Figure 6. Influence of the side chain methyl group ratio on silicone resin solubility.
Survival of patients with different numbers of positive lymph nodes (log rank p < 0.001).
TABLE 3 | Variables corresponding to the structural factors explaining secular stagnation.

*-*-*

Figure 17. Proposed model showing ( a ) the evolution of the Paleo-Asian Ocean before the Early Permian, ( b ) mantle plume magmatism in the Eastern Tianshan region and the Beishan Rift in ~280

*-*-*

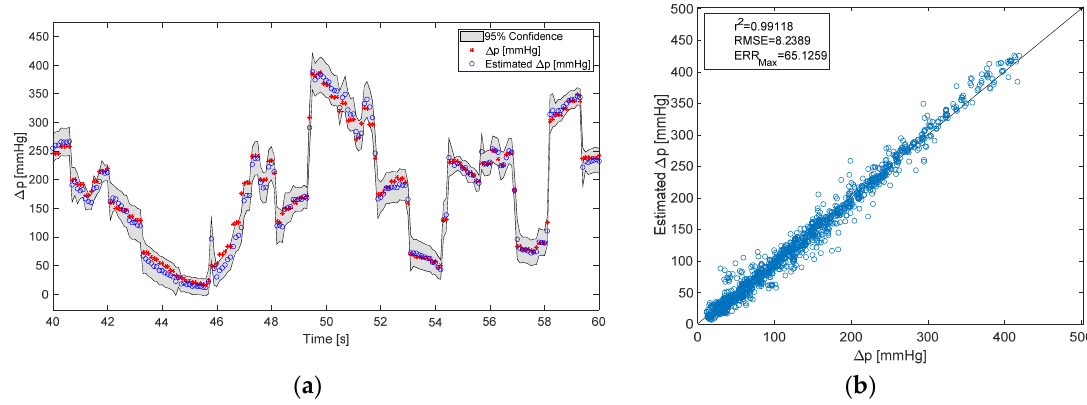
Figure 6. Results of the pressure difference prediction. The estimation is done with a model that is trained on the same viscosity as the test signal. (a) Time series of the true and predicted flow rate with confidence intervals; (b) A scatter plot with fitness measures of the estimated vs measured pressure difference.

*-*-*

Using the entries above, return exactly the lines from the line with "Figure 6. Influence" to the line with "TABLE 3 | Variables", counting both of those lines.

Figure 6. Influence of the side chain methyl group ratio on silicone resin solubility.
Survival of patients with different numbers of positive lymph nodes (log rank p < 0.001).
TABLE 3 | Variables corresponding to the structural factors explaining secular stagnation.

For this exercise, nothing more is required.